DATASET EXTRACT:
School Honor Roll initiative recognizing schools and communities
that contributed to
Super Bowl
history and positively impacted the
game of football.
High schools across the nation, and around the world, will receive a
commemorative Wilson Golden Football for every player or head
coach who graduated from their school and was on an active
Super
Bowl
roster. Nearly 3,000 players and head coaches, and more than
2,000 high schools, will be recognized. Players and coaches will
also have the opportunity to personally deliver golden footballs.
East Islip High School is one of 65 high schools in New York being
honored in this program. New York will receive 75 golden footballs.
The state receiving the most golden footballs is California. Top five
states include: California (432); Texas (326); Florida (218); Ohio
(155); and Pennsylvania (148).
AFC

--

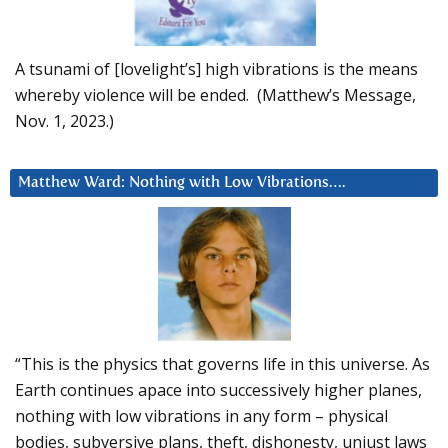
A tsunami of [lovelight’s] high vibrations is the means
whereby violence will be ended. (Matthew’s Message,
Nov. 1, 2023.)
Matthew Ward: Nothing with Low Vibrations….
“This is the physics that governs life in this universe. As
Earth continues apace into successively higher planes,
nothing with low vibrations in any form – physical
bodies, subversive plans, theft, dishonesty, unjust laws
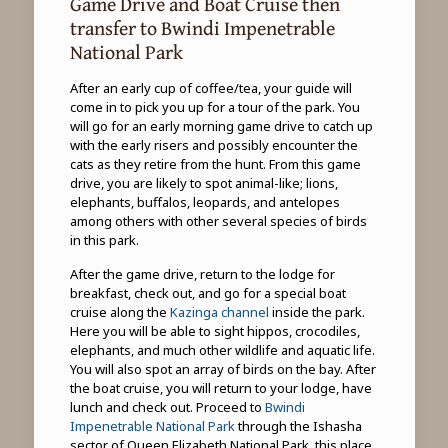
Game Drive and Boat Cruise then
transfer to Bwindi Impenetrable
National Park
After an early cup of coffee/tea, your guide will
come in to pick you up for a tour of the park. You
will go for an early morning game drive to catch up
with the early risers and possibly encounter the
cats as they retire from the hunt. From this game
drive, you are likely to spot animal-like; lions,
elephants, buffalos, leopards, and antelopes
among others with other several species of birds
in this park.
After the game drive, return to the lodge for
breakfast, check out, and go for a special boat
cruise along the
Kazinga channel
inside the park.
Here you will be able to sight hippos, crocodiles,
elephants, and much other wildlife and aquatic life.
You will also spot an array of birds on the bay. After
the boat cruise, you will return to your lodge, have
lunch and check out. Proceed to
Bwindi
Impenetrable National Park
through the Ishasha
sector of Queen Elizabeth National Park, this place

WHAT IS REQUIRED:
Start at the line containing "bodies, subversive plans, theft, dishonesty, unjust" above and stop at the line containing "sector of Queen". Output those lines exactly, both included, but none of the pictures.

PROBLEM SOLUTION:
bodies, subversive plans, theft, dishonesty, unjust laws
Game Drive and Boat Cruise then
transfer to Bwindi Impenetrable
National Park
After an early cup of coffee/tea, your guide will
come in to pick you up for a tour of the park. You
will go for an early morning game drive to catch up
with the early risers and possibly encounter the
cats as they retire from the hunt. From this game
drive, you are likely to spot animal-like; lions,
elephants, buffalos, leopards, and antelopes
among others with other several species of birds
in this park.
After the game drive, return to the lodge for
breakfast, check out, and go for a special boat
cruise along the
Kazinga channel
inside the park.
Here you will be able to sight hippos, crocodiles,
elephants, and much other wildlife and aquatic life.
You will also spot an array of birds on the bay. After
the boat cruise, you will return to your lodge, have
lunch and check out. Proceed to
Bwindi
Impenetrable National Park
through the Ishasha
sector of Queen Elizabeth National Park, this place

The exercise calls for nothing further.